BEGIN

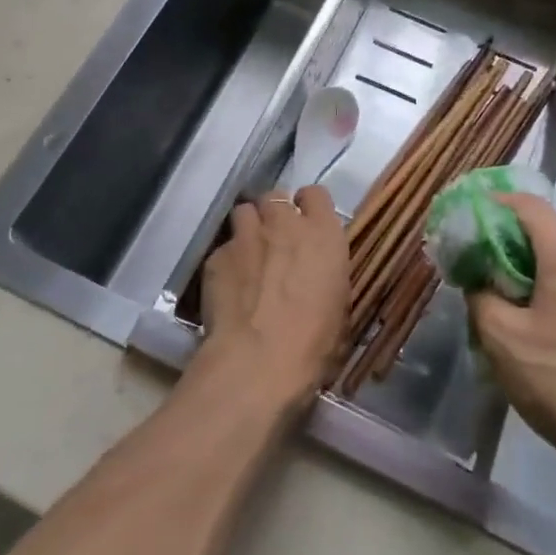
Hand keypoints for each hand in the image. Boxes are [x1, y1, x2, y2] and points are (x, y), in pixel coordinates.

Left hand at [195, 187, 349, 412]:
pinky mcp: (216, 255)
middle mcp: (284, 223)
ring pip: (244, 212)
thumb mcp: (339, 307)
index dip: (308, 207)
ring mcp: (246, 235)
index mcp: (323, 233)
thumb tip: (316, 278)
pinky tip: (229, 286)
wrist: (258, 360)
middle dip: (275, 213)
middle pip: (275, 196)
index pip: (316, 194)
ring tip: (249, 254)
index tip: (306, 225)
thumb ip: (326, 276)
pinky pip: (224, 247)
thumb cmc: (314, 342)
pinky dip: (227, 261)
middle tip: (276, 240)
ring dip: (249, 227)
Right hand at [469, 194, 555, 483]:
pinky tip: (541, 325)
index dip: (490, 205)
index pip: (526, 203)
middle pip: (546, 230)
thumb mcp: (502, 340)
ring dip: (532, 270)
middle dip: (508, 243)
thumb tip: (480, 280)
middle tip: (478, 269)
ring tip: (505, 302)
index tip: (464, 223)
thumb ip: (480, 295)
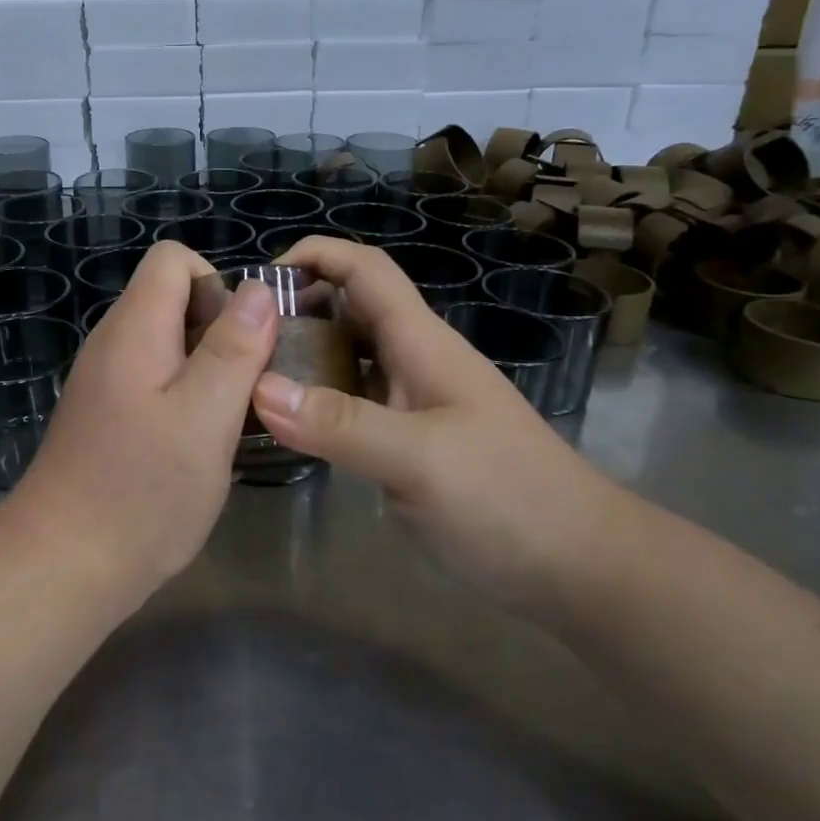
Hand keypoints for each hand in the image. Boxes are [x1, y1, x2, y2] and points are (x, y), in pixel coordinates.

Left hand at [12, 242, 277, 593]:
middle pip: (172, 299)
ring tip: (229, 419)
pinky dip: (184, 396)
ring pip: (167, 344)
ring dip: (207, 368)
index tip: (243, 338)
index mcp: (134, 328)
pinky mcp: (106, 415)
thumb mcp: (205, 416)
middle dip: (220, 329)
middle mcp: (113, 343)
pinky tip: (198, 445)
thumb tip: (257, 288)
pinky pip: (154, 380)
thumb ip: (234, 348)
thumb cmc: (142, 489)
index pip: (172, 259)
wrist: (64, 564)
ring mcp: (105, 381)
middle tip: (248, 387)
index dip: (217, 283)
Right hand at [249, 238, 617, 611]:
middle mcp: (415, 361)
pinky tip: (290, 426)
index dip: (315, 254)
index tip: (259, 280)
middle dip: (298, 307)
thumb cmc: (507, 498)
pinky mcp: (412, 442)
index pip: (364, 269)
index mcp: (420, 342)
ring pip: (350, 358)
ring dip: (305, 355)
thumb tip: (257, 388)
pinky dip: (320, 402)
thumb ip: (340, 423)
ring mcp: (415, 403)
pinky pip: (355, 403)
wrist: (579, 566)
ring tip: (251, 378)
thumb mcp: (419, 458)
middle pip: (351, 309)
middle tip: (240, 339)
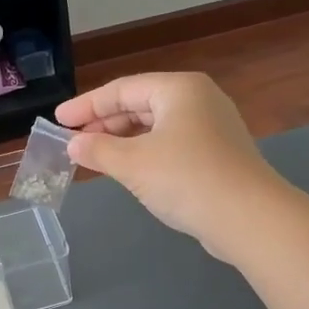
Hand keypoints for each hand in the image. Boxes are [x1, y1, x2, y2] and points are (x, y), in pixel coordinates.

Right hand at [55, 73, 284, 257]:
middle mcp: (198, 100)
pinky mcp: (219, 155)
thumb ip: (98, 150)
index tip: (58, 120)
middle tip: (73, 141)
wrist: (249, 218)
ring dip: (124, 141)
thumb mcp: (133, 163)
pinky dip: (146, 153)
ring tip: (95, 157)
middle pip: (140, 104)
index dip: (86, 105)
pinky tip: (130, 171)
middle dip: (104, 123)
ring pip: (156, 126)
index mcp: (179, 89)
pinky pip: (172, 145)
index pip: (122, 89)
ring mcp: (213, 127)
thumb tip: (72, 144)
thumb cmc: (186, 179)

END

▶ Exercise directions:
Copy exactly the lines that run from the one containing "pinky tip: (130, 171)" to the last line of the listing, both included, and nothing more.

▶ Exercise output:
pinky tip: (130, 171)
middle dip: (104, 123)
ring pip: (156, 126)
index mcp: (179, 89)
pinky pip: (172, 145)
index pip: (122, 89)
ring mcp: (213, 127)
thumb tip: (72, 144)
thumb cmc: (186, 179)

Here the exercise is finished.